Give back the listing in full and exactly, leaving out the images.

START Data

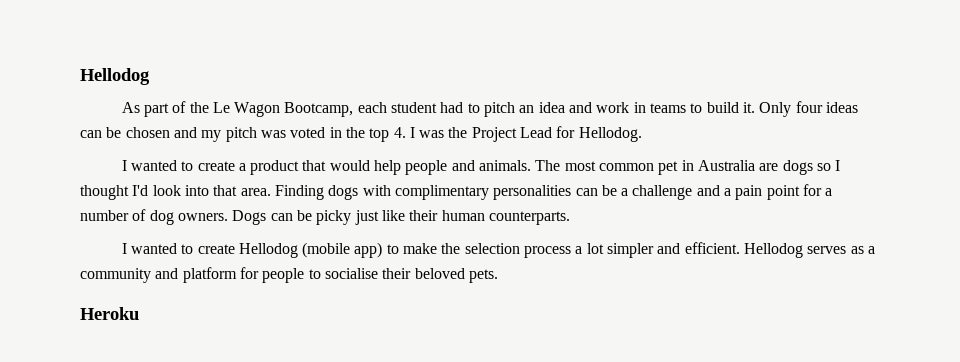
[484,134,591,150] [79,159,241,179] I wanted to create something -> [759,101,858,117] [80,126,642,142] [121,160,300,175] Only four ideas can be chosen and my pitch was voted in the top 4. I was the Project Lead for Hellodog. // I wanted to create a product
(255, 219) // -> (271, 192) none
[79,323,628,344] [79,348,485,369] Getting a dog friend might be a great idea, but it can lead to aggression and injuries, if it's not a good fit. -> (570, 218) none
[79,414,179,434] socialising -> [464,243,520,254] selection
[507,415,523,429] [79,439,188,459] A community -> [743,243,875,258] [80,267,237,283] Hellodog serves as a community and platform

END Data

- _Exercise solution_:
[484,134,591,150] [79,159,241,179] I wanted to create something -> [759,101,858,117] [80,126,642,142] [121,160,300,175] Only four ideas can be chosen and my pitch was voted in the top 4. I was the Project Lead for Hellodog. // I wanted to create a product
(255, 219) // -> (271, 192) none
[79,323,628,344] [79,348,485,369] Getting a dog friend might be a great idea, but it can lead to aggression and injuries, if it's not a good fit. -> (570, 218) none
[79,414,179,434] socialising -> [464,243,520,254] selection
[507,415,523,429] [79,439,188,459] A community -> [743,243,875,258] [80,267,237,283] Hellodog serves as a community and platform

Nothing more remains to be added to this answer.